Se esses comportamentos se repetirem, o paciente deve recomeçar com o tratamento. Assim, apesar de ter a sensação de ser melhor graças aos antidepressivos, apenas os médicos são os que devem dar a aprovação para reduzir gradualmente a dose.

Alternativas aos antidepressivos

O tratamento de antidepressivos deve sempre ser prescrito por um médico ou psiquiatra. Além do diagnóstico e da prescrição, os especialistas devem informar seus pacientes sobre as precauções a serem consideradas durante o tratamento, a fim de minimizar os efeitos adversos que podem ser causados.

No caso em que os antidepressivos não são a medicação mais adequada e o organismo não os assimila, existem alternativas para poder lutar contra a depressão.

- Terapia cognitivo-comportamental (TCC). Dos mais utilizados pelos especialistas e dos quais melhores resultados estão sendo obtidos. Pode ser realizado sozinho ou em combinação com antidepressivos. Baseia-se na compreensão dos pensamentos e comportamentos dos pacientes, a fim de mudar sua negatividade.

- Terapia interpessoal Concentra-se nos relacionamentos com outras pessoas e nos problemas que o paciente deprimido pode ter em seus relacionamentos. Eles têm uma estrutura semelhante ao CBT.

- Atividades esportivas. Considerado por especialistas como um antidepressivo natural, o exercício aumenta os níveis de serotonina e dopamina no cérebro, causando uma sensação de bem-estar. Ele ajuda a regular a temperatura corporal, aumenta a taxa de metabolismo com a queima de calorias ou repor os distúrbios do sono, como a insônia.

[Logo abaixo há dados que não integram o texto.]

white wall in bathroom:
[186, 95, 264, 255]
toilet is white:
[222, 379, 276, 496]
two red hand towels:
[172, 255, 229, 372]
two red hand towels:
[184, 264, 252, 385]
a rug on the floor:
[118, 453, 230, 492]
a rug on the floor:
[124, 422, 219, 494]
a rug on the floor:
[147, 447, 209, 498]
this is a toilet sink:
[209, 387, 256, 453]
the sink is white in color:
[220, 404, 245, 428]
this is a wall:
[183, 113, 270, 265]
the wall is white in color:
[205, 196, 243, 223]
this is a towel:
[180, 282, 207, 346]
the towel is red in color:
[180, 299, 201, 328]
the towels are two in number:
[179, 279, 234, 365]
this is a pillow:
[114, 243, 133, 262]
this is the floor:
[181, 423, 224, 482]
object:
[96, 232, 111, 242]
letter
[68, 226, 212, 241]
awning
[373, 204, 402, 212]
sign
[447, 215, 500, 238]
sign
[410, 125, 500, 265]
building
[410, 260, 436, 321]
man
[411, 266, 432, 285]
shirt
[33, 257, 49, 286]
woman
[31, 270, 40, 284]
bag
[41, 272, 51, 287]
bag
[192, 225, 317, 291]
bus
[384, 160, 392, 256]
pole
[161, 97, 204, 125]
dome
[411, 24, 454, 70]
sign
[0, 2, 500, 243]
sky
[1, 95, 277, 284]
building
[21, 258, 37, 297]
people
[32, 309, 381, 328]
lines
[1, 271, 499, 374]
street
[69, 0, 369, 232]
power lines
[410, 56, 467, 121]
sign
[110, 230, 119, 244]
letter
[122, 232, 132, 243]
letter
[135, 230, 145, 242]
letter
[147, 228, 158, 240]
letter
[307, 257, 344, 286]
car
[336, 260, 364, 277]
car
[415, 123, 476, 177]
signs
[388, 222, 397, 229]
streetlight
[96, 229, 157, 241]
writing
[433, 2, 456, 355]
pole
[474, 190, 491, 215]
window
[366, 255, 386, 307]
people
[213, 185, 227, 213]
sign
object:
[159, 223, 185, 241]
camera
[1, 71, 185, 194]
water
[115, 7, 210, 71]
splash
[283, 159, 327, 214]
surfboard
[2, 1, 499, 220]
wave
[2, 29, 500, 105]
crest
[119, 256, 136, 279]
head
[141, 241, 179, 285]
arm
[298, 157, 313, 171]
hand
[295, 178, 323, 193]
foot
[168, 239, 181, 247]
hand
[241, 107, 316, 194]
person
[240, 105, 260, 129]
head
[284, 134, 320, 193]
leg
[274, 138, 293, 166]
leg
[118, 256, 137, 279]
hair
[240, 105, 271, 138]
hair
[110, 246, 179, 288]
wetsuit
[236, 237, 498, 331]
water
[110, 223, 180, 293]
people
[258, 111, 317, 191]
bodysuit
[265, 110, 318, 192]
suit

- Meditação e acupuntura. Yoga, pilates ou acupuntura são disciplinas físicas e mentais baseadas na busca do bem-estar. Sua prática é bem reconhecida por especialistas em saúde e existem estudos que afirmam que eles podem parar os sintomas associados à depressão, como náuseas, ansiedade ou insônia.

Os antidepressivos têm sido uma revolução no campo da psiquiatria para combater a depressão, um mal que, como já citado acima, afeta milhões de pessoas em todo o mundo. Seu uso facilita uma recuperação rápida dos pacientes em comparação às terapias psicológicas ou físicas, mas também induz uma descompressão profunda diante de qualquer adversidade.

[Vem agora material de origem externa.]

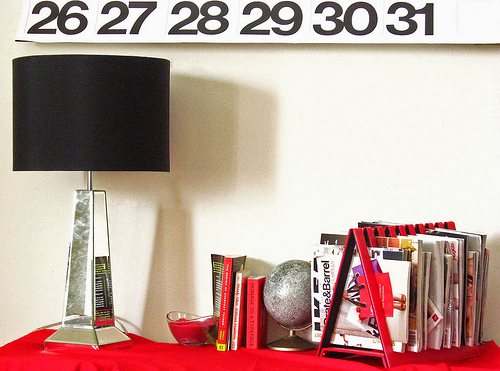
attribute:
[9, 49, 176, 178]
blackshade — black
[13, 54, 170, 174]
lampshade — black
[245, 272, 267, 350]
book — red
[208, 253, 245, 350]
book — red, standing up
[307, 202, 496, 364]
rack — triangle shaped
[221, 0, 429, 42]
numbers — black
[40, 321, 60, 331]
cord — lamps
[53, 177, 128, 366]
base — clear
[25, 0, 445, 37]
numbers — 26  , 31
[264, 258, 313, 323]
sphere — silver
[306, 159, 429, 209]
wall — blank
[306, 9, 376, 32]
number — black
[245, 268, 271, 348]
book — standing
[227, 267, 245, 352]
book — standing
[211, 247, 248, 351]
book — standing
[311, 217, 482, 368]
magazine rack — red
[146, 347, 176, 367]
cloth — red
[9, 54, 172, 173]
shade — black, lamp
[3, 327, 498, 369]
material — red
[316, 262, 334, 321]
writing — black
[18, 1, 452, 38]
background — white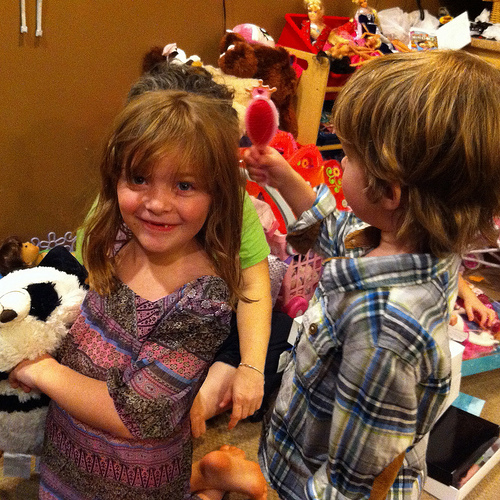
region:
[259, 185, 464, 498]
White, blue, gray, and green plaid shirt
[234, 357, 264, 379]
Bracelet on adult woman's left wrist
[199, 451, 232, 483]
Heel on foot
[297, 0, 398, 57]
3 Barbie dolls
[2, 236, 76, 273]
Doll in lying down position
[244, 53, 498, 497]
Boy holding hair brush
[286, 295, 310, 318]
Pink wheel to girl's toy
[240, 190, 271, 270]
Lime green tee shirt sleeve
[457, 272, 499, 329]
Disembodied hand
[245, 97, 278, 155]
a small pink brush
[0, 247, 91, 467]
a large black and white stuffed animal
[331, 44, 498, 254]
a boy's short cut hair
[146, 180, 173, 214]
the nose of a girl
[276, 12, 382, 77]
part of a red bin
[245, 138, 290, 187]
the hand of a boy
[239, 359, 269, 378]
a woman's bracelet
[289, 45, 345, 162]
part of a wooden shelf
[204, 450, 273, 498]
a barefoot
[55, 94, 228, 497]
This is a baby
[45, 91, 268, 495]
This is a baby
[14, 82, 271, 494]
this is a young girl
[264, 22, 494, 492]
this is a young boy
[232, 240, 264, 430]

Encontrar a solução imediata por meio de drogas (ou drogas psicoativas, neste caso) antes que qualquer época de sobrecarga ou transbordamento de problemas crie uma sociedade mais fraca.

Isso faz com que muitas vezes a barra seja muito baixa quando se trata de saber se uma pessoa está deprimida ou não, sendo um problema não só para a pessoa aflita, mas para toda a sociedade por causa do custo social e econômico. prescrever milhares de antidepressivos diariamente. O uso de antidepressivos é bom para muitas pessoas, mas é importante considerar seus efeitos orgânicos e sociais adversos.

E que outros efeitos você observou dos antidepressivos?